Спектакль шел с огромным успехом. Василию Ивановичу Берсенев говорил, что рад дать ему отдохнуть: «Не все же группе на тебе, Вася, ездить».

Дела белой армии становились день ото дня хуже; уже ясно было, что она не продержится до весны. Впервые в группе возникла мысль: а не остановить ли свой «бег»? Так заговорил Иван Яковлевич Гремиславский. Но его быстро переубедили, вернее, припугнули: белые, уходя с Кубани, обязательно «хлопнут дверью» и уж, конечно, не помилуют тех интеллигентов, которые решат остаться, а работники Художественного театра все на виду и все на учете у белой контрразведки. А если и удастся притаиться и дождаться красных, то уж наверняка и те не обласкают.

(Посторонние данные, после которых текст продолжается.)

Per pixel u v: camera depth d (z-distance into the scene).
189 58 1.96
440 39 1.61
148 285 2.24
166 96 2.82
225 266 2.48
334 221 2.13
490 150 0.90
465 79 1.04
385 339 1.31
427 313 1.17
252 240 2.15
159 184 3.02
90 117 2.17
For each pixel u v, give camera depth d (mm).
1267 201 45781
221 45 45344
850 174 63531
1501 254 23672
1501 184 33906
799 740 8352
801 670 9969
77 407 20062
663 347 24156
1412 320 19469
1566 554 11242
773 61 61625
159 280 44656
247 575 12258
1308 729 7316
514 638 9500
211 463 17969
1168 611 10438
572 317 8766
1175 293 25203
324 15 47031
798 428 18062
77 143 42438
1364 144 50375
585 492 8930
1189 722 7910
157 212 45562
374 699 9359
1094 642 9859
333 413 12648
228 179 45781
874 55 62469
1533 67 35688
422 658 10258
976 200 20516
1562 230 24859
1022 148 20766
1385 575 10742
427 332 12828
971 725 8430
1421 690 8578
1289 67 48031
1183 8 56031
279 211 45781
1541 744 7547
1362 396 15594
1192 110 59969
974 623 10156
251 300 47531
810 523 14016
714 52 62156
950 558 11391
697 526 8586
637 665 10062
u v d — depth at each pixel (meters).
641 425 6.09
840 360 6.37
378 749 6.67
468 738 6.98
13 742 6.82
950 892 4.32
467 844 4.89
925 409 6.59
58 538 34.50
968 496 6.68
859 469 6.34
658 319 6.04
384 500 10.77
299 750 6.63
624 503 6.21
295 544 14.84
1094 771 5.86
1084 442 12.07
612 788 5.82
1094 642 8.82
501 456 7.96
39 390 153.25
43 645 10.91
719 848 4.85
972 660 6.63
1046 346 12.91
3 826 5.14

Решено было уезжать в Новороссийск, а там грузиться на пароход и — в Грузию. Так как в Грузии не имели хождения деникинские «колокола», Берсенев купил двадцать мешков (сто пудов — тысяча шестьсот килограммов) самой лучшей муки-крупчатки, в которой очень нуждались грузины, чтобы, продав им ее, иметь необходимые на первое время деньги. Эта мука, восемь огромных корзин с костюмами и реквизитом, довольно большой личный багаж членов группы (ведь в странствиях были уже девять месяцев и все, что имели, возили с собой) вынудили отправиться не в классном вагоне, а в двух теплушках.

В Грузии

И вот в ночь на 24 февраля 1920 года вся группа с чадами и домочадцами погрузилась в два хороших, прочных, хорошо вымытых товарных вагона с печками и запасом дров. В теплушке, в которой ехало наше семейство, целый конец занимали мешки с мукой, и у нас же были все корзины с костюмами. Зато у нас было гораздо меньше народу. В нашей теплушке ехали Александров, Бакшеев, Орлова, Комиссаров, трое нас, трое Бодулиных, Ваня Орлов и помощник Леонидова Либерман.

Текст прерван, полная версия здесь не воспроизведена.